Locate the lines of the listing below that hold "البطن", then copy each of them.

─── DATA SHOWN

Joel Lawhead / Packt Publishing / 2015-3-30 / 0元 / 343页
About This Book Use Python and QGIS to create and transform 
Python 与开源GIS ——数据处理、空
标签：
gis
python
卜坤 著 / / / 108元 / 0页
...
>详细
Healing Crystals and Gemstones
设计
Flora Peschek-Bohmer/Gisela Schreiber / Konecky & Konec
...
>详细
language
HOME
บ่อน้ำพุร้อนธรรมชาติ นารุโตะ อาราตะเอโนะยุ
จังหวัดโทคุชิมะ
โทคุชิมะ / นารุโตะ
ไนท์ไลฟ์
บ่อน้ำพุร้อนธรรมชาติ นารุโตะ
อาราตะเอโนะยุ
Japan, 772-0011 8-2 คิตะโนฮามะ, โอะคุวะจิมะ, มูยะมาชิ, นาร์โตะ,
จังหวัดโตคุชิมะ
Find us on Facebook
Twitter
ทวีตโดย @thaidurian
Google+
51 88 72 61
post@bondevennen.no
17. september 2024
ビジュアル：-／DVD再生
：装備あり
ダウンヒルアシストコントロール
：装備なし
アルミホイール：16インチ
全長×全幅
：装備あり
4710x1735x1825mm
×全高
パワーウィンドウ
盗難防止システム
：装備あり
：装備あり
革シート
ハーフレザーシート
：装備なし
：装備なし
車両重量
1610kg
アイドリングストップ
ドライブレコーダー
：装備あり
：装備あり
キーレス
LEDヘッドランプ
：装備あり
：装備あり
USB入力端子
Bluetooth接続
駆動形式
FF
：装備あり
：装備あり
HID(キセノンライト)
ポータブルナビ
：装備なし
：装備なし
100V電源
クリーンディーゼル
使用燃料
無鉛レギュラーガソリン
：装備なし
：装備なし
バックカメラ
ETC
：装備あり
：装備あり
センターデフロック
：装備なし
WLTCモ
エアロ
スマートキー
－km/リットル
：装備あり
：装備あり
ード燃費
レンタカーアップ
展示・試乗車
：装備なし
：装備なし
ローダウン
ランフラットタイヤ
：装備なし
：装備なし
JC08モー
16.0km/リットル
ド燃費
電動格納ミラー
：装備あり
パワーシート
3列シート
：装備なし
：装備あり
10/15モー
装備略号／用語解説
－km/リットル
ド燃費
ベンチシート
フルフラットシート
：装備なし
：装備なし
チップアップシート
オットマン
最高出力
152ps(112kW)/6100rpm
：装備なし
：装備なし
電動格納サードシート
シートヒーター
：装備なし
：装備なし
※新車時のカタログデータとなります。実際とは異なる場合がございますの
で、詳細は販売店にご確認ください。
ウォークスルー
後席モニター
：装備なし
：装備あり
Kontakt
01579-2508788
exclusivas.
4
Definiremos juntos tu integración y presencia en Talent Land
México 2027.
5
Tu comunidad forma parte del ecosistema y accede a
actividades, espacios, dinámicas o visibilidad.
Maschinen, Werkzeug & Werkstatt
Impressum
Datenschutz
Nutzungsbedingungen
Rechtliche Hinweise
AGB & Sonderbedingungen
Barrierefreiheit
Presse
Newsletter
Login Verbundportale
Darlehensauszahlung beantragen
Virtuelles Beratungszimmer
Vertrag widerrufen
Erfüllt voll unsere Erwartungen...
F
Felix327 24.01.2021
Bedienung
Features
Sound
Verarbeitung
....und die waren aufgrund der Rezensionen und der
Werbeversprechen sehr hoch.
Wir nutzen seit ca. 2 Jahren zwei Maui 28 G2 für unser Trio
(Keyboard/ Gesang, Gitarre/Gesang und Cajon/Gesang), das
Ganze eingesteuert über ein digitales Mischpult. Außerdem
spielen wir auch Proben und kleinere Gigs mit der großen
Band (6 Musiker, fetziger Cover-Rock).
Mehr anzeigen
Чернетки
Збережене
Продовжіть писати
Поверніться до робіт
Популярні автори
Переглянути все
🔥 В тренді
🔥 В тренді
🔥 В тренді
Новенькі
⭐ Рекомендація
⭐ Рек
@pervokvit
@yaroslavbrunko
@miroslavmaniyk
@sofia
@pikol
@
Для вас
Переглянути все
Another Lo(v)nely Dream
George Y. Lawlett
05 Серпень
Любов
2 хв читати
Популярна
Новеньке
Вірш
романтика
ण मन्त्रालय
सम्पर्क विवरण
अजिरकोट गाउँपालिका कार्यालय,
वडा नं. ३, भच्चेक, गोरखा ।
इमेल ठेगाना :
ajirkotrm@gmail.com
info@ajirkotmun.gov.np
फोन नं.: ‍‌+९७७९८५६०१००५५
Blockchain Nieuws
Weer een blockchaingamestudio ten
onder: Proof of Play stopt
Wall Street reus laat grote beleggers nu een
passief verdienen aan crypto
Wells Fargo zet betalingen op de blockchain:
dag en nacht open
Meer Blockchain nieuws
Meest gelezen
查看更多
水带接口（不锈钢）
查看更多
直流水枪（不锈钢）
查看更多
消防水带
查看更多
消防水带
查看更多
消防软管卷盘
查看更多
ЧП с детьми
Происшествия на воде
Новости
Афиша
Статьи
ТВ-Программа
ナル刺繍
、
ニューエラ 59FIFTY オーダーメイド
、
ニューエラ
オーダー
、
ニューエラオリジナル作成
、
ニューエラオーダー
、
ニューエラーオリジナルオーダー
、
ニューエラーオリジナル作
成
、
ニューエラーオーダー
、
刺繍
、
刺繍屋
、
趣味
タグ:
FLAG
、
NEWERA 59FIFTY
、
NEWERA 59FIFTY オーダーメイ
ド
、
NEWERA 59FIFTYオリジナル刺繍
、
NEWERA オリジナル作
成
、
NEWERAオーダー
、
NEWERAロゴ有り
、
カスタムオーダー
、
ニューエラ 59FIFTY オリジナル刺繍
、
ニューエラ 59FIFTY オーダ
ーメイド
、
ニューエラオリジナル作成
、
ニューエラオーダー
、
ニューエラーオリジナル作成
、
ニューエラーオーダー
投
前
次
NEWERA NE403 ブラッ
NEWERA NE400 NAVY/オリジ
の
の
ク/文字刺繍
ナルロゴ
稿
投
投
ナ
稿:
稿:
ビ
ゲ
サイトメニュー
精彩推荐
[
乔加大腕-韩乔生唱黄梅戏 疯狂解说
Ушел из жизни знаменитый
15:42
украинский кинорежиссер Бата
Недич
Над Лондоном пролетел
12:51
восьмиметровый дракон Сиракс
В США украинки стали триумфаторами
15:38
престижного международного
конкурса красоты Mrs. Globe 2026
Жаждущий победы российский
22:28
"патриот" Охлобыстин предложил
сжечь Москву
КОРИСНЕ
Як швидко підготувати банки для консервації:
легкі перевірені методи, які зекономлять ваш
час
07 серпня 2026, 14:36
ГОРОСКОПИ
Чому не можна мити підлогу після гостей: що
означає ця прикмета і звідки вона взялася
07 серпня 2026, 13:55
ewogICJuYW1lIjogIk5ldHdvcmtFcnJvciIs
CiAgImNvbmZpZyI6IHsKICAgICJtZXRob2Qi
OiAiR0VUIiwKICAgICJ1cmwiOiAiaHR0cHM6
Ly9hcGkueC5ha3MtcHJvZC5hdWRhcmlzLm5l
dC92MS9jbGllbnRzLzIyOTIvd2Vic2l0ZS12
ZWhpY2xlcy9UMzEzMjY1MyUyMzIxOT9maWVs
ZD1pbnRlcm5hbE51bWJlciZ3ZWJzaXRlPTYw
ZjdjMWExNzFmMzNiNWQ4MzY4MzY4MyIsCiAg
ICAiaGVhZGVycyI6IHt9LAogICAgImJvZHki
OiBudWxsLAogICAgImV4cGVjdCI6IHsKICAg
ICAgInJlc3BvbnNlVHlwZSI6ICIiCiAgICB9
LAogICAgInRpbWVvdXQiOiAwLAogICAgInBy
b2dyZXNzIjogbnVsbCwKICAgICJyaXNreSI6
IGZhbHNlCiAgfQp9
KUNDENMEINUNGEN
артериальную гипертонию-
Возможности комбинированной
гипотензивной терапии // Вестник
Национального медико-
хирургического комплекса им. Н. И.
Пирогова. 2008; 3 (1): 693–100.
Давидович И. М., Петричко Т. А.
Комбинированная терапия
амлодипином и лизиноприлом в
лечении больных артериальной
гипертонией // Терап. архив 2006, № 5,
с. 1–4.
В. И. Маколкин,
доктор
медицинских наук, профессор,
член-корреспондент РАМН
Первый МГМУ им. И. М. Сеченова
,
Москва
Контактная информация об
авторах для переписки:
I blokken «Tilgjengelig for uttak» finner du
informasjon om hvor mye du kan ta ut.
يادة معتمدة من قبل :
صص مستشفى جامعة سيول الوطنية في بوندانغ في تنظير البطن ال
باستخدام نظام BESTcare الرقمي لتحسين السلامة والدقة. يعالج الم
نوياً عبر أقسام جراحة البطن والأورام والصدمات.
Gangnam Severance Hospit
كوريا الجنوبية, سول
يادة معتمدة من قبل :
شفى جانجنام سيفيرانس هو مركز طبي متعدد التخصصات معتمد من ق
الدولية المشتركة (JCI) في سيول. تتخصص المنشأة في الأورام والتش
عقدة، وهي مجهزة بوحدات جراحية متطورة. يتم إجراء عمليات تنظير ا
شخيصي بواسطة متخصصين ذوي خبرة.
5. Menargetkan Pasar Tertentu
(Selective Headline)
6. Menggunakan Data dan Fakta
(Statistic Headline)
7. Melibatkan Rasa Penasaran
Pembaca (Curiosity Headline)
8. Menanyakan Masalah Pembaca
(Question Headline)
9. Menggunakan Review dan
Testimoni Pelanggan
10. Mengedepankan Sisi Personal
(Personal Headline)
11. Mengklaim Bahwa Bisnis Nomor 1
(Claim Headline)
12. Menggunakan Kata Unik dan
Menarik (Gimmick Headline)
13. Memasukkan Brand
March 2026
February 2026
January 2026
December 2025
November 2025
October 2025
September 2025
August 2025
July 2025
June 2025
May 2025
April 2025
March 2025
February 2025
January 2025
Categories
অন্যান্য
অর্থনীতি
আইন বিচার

──────

▶ [RESPONSE AREA]
صص مستشفى جامعة سيول الوطنية في بوندانغ في تنظير البطن ال
نوياً عبر أقسام جراحة البطن والأورام والصدمات.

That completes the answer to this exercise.